AVT Reliability often uses operating deflection shape (ODS) analysis and finite element analysis (FEA) together with a motion amplification survey to visualise the theoretical and operational mode shapes of the system and develop a solution that meets the customer’s needs.
Operating deflection shape analysis
ODS takes structural resonance evaluation to the next level. It involves taking vibration measurements from multiple points on a machine or structure, using a single-axis reference and triaxial roving accelerometer along with a four-channel data acquisition system, to measure vibration at key points of interest. Software is used to create a 3D animation which illustrates precisely how the structure is behaving in real time, clearly showing individual vibration mode shapes and frequencies.
ODS is not necessarily a replacement for MA, simply an additional, more complex, option. ODS survey results will typically take several days off site to process. Both techniques provide baseline information to identify the root cause of vibration-related problems. Then an advanced technique such as FEA can accurately predict the outcome of any corrective actions, without the need for upfront investment.
Finite element analysis
FEA, based on predictive software, allows a series of options to be tested on a 3D CAD model to evaluate the efficacy of different courses of action. An MA or ODS survey, or precise vibration measurements taken manually, can provide the baseline data on which the model is built.
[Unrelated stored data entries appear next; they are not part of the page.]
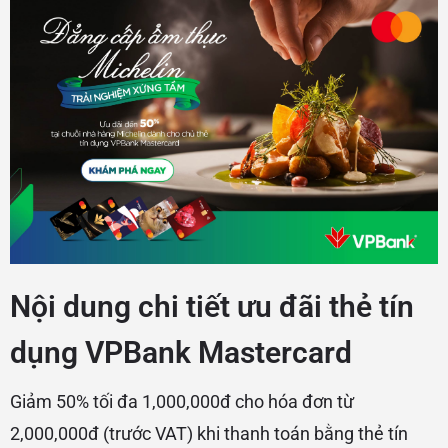
Nội dung chi tiết ưu đãi thẻ tín
dụng VPBank Mastercard
Giảm 50% tối đa 1,000,000đ cho hóa đơn từ
2,000,000đ (trước VAT) khi thanh toán bằng thẻ tín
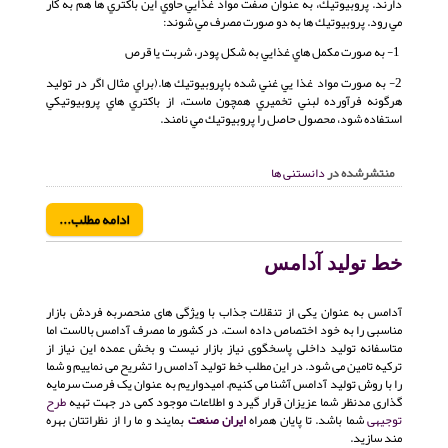
دارند. پروبيوتيك، به عنوان صفت مواد غذايي حاوي اين باكتري ها هم به كار
مي رود. پروبيوتيك ها به دو صورت مصرف مي شوند:
1- به صورت مكمل هاي غذايي به شكل پودر، شربت يا قرص
2- به صورت مواد غذا يي غني شده باپروبيوتيك ها.(براي مثال اگر در توليد
هرگونه فرآورده لبني تخميري همچون ماست، از باكتري هاي پروبيوتيكي
استفاده شود، محصول حاصل را پروبيوتيك مي نامند.
منتشرشده در
دانستنی ها
ادامه مطلب...
خط تولید آدامس
آدامس به عنوان یکی از تنقلات جذاب با ویژگی های منحصربه فردش بازار
مناسبی را به خود اختصاص داده است. در کشور ما مصرف آدامس بالاست اما
متاسفانه تولید داخلی پاسخگوی نیاز بازار نیست و بخش عمده این نیاز از
ترکیه تامین می شود. در این مطلب خط تولید آدامس را تشریح می نماییم و شما
را با روش تولید آدامس آشنا می کنیم. امیدواریم به عنوان یک فرصت سرمایه
گذاری مدنظر شما عزیزان قرار گیرد و اطلاعات موجود کمی در جهت تهیه
طرح
توجیهی
شما باشد. تا پایان همراه
ایران صنعت
بمایند و ما را از نظراتتان بهره
مند سازید.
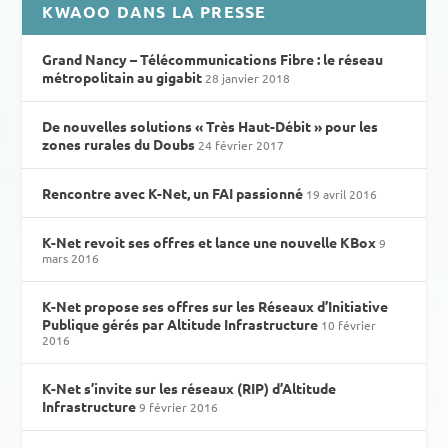
KWAOO DANS LA PRESSE
Grand Nancy – Télécommunications Fibre : le réseau
métropolitain au gigabit
28 janvier 2018
De nouvelles solutions « Très Haut-Débit » pour les
zones rurales du Doubs
24 février 2017
Rencontre avec K-Net, un FAI passionné
19 avril 2016
K-Net revoit ses offres et lance une nouvelle KBox
9
mars 2016
K-Net propose ses offres sur les Réseaux d’Initiative
Publique gérés par Altitude Infrastructure
10 février
2016
K-Net s’invite sur les réseaux (RIP) d’Altitude
Infrastructure
9 février 2016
“What if” scenarios are then applied to predict how the structure will respond. This can involve:
• Structural or static analysis – this predicts how the structure will respond under different load cases. It allows a range of different materials, thicknesses and orientations to be tested. Typically, this is used to evaluate solutions to areas of weakness identified by MA, for example to strengthen the machine baseplate.
• Modal analysis – This tests the dynamic response of the structure, revealing how vibration is amplified in relation to the varying speed of a motor, for example. Typically this is used to try to de-tune a resonance by shifting the natural frequencies away from any excitation frequencies.
Testing multiple approaches to a resonance problem establishes an optimum solution without investment in materials or time. It provides a clear illustration, through a series of 3D models, of what is causing the problem and the most efficient way to resolve it.